Le mot de l'Editeur :

Les Oms (OmS en série) sont des animaux : « le meilleur ami du Draag », comme le dit l’expression consacrée. Ils vivent dans de jolies niches, et lorsqu’une mère met bas, on offre le petit à une autre famille. C’est ce qu’il advient de Terr, un Om tout à fait banal… mais qui se révèle unique en son genre lorsque son collier magnétique le branche sur les ondes du casque pédagogique de sa petite maîtresse, lui ouvrant les portes de ce qu’aucun Om avant lui n’avait encore effleuré : le savoir… Le langage des Draags d’abord, puis leur histoire, qui inclut celle de sa propre espèce… Comprenant que les Oms ont été capturés autrefois sur une lointaine planète et sont les familiers des Draags depuis que leur propre civilisation décadente s’est écroulée, Terr s’échappe et découvre que tous les Oms ne sont pas serviles… Débute alors une guerre d’indépendance qui, à son tour, marquera l’histoire des Draags… et des Hommes.

Ce que l'on en pense sur Idée cadeau...

OmS en série : Comme à l’accoutumée chez Wul, différents thèmes sont abordés, tant mieux pour le lecteur. Il faut dire que la première partie de l’album, quasiment consacrée au sort incongru réservé aux anciens habitants de la planète Terra, lasse assez rapidement. Question d’époque sans doute, car le sentiment de franche indignation causé par le traitement réservé à nos congénères se trouve légèrement émoussé (la sensation est renforcée par des dialogues parfois un peu fades).

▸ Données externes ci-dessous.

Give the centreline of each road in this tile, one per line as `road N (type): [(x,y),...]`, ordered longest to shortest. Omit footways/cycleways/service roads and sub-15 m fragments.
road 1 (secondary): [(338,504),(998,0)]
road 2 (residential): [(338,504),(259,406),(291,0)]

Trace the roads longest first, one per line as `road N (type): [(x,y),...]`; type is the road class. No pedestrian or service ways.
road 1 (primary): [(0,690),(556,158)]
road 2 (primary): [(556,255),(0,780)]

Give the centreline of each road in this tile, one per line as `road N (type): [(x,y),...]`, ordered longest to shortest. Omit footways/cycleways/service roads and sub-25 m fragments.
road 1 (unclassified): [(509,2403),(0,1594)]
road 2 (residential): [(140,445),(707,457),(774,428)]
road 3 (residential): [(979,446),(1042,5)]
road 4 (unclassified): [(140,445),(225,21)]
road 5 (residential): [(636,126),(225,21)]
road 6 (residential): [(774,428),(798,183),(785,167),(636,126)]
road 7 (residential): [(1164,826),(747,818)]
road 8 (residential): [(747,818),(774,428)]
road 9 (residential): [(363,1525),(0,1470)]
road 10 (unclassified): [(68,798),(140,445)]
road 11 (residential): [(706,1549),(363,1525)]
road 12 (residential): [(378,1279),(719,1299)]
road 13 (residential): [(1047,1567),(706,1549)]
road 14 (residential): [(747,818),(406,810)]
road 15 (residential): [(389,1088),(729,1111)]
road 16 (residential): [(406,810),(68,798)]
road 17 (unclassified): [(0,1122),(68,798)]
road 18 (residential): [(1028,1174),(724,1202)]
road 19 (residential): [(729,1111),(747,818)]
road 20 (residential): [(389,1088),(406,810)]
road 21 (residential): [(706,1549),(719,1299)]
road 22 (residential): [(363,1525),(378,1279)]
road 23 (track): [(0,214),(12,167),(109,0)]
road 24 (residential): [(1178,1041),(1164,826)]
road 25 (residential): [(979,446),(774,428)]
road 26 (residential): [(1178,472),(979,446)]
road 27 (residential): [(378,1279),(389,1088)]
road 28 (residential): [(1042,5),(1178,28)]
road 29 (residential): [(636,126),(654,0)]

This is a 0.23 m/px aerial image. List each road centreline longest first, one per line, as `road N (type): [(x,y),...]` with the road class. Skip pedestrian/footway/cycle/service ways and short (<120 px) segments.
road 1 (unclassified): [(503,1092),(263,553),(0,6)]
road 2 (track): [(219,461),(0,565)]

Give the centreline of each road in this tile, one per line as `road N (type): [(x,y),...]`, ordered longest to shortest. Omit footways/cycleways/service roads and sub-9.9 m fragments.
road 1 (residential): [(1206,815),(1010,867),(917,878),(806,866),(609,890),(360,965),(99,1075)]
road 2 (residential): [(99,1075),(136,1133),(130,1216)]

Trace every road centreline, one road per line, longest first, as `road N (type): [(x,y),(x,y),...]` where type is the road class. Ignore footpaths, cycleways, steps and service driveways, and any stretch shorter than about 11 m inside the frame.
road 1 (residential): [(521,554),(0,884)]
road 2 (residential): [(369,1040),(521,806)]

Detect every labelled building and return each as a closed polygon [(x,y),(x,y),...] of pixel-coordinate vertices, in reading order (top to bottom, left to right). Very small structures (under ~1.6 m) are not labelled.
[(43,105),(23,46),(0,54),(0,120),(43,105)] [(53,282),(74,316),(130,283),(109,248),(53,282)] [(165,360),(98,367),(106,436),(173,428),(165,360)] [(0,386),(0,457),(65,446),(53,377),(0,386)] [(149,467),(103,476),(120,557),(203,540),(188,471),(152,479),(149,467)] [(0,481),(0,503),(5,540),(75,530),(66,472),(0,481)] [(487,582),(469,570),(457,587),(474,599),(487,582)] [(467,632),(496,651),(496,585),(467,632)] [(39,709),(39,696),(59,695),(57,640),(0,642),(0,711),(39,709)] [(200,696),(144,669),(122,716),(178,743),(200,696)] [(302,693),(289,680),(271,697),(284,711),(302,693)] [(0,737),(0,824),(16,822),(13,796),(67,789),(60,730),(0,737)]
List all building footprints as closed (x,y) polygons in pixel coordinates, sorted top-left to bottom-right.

Traiter l’homme comme un animal domestique causerait-il désormais moins d’émotion qu’il y a un demi-siècle ? L’opposition entre la candeur cruelle des jeunes enfants et le laisser-faire désinvolte des adultes ne suffirait pas non plus à fournir un plat de résistance assez conséquent.

Heureusement, deux autres sujets (au moins) sont abordés dans cet album scénarisé par Jean-David Morvan : l’organisation des Oms pour tenter de s’affranchir de leur situation d’hommes-objets et le crève-cœur de Terr, qui après avoir été séparé de son frère jumeau est rejeté par une mère qui semble avoir oublié son existence. L’absence de solidarité initiale entre les communautés de rescapés humains et le rôle de procréatrice en série réservé à une femme ayant renoncé à sa personnalité en échange d’un confort matériel sont des pistes de réflexion consistantes. C’est à cette manière d’aborder différentes questions en extrapolant à partir de certains faits de société, y compris pour en exacerber les outrances, que les plus belles pièces d’anticipation sont reconnaissables.

Critiques de lecteurs

Les dessins d’Hawthorne se bonifient. Toujours classique, il y a une ambiance qui se dégage petit à petit de ce trait plutôt simple sans être simpliste. A la fois sombre et austère lorsqu’est narré le peuple des Oms autant que lumineux et large pour les Draags (mention spéciale d’ailleurs à Maître Shin et ses séances d’interrogatoire qui glace le sang)
Ainsi donc, Morvan, par un parti pris humaniste à singulariser les caractères de certains Oms, donne une dimension supplémentaire à une adaptation déjà très réussie d’un bouquin génial. (Et les scènes de l’interrogatoire parce que le lecteur a identifié l’un des interrogés, glace plus encore le sang !)

Ce second tome est tout aussi bon que le premier, le dessin s’améliore encore un peu (plus de détails au niveau des décors), le scénario est prenant et rythmé, on s’attache aux personnages.
On est plus dans l’action que dans la découverte cette fois.
j’attends avec impatience la fin avec le 3eme opus.